#Tweetingit – Brave. Bold. Brutal. Beautiful. Bonkers. Brilliant? I wish it were.
The musical about the part of her life you didn’t know you wanted to know about. I’m not really a Marilyn Monroe fan, aside from being aware of who she was, a couple of major films she was in and the tragic circumstances of her early death, I don’t think I could tell you a thing about her so very much went into this show blind.
Let’s say it was quite the eye opener. Based on a stay in her secure medical facility that took place in 1961 the show presents a distressing portrayal of the troubles behind the legend, all set to some superb original show tunes.
Through the show, Norma Jeane (played by Sarah Rose Denton) remains on set. A dishevelled, grubby, desperate woman joined by voices from her past, and her glamorous alter ego Marilyn Monroe. Denton plays this part superbly and really is the star of the show. Her every move elicits pity – admittedly a cringing sort of pity – for the desperate woman she portrays and her voice really was the best on stage, being audible above the dancers and backing singers yet not obliterating all around her.
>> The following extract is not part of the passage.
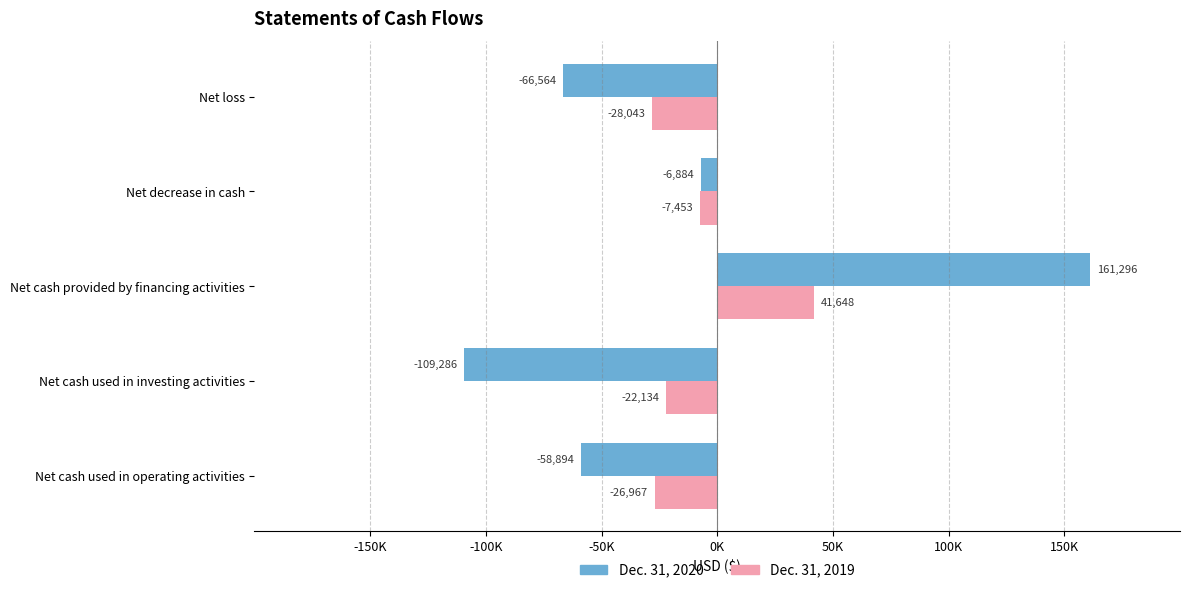

At how many categories does at least one series exceed 112145?

1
Marilyn Monroe (Strictly’s Joanne Clifton) was a huge contrast. Clifton’s dance background was evident in the physical element of her portrayal of Marilyn. She oozed sex appeal with her posture and her gestures, becoming something of a caricature. Wearing iconic costumes and having perfected her trademark pout she was Monroe at times. Unfortunately, however, her voice didn’t match her physical prowess and was often inaudible, even when singing solo.
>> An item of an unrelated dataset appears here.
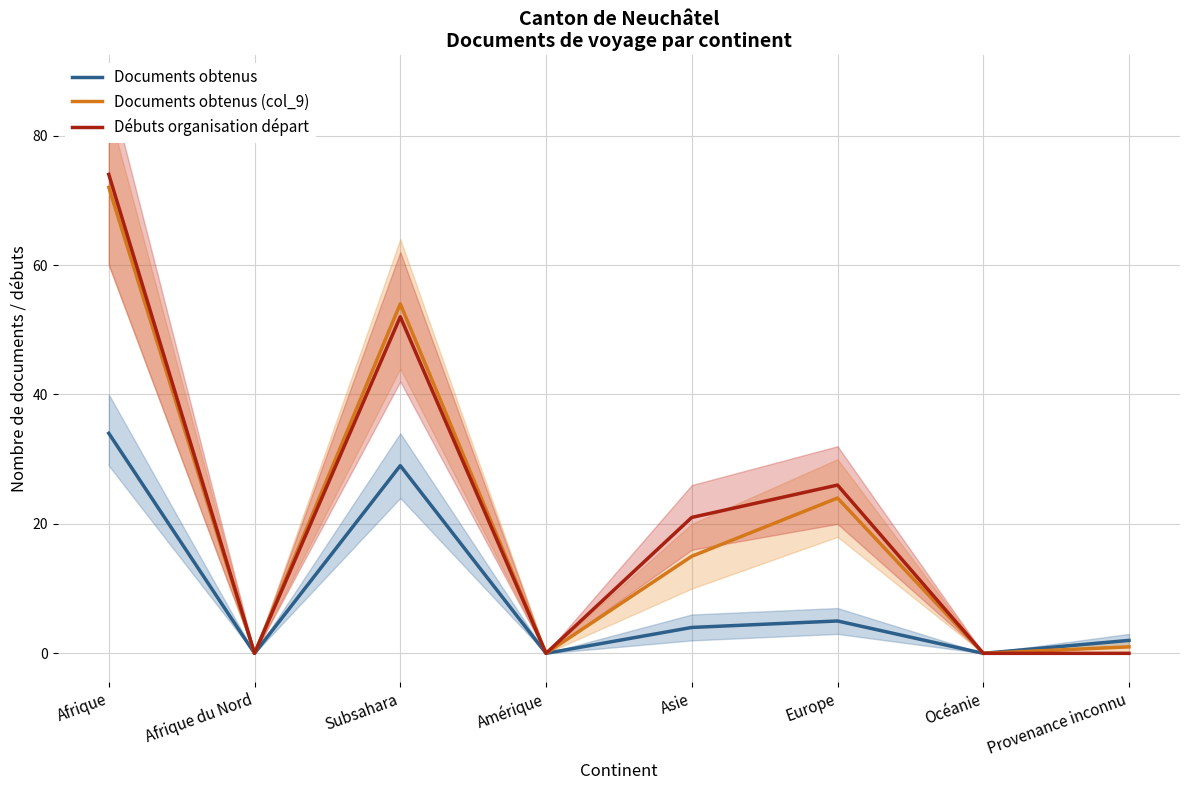

In Documents obtenus, how many points are higher than both neighbors (excluding endpoints)?

2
The supporting cast, playing various voices from Monroe’s past whirled us through a number of catchy songs, which if you ignore the cod psychology (it sometimes isn’t All About Daddy) were rather entertaining and provided far superior earworms to Candle in The Wind, which I had been humming all day.
It’s a brave subject for a musical, which as a genre we tend to expect to be frothy and lacking substance, and as a whole I felt rather uncomfortable – in a similar way to Jack & Rose’s love story in the film Titanic rather eclipsing the maritime disaster. To be entertained by someone’s distress felt unsettling. That’s not to say that the writers rode roughshod over some difficult subject matters – they didn’t, they showed appropriate solemnity – but the whole experience felt voyeuristic and slightly grubby. I wonder whether this is one of those stories best left untold?
Norma Jeane the Musical runs at the Lost Theatre, Wandsworth Road until 19th June.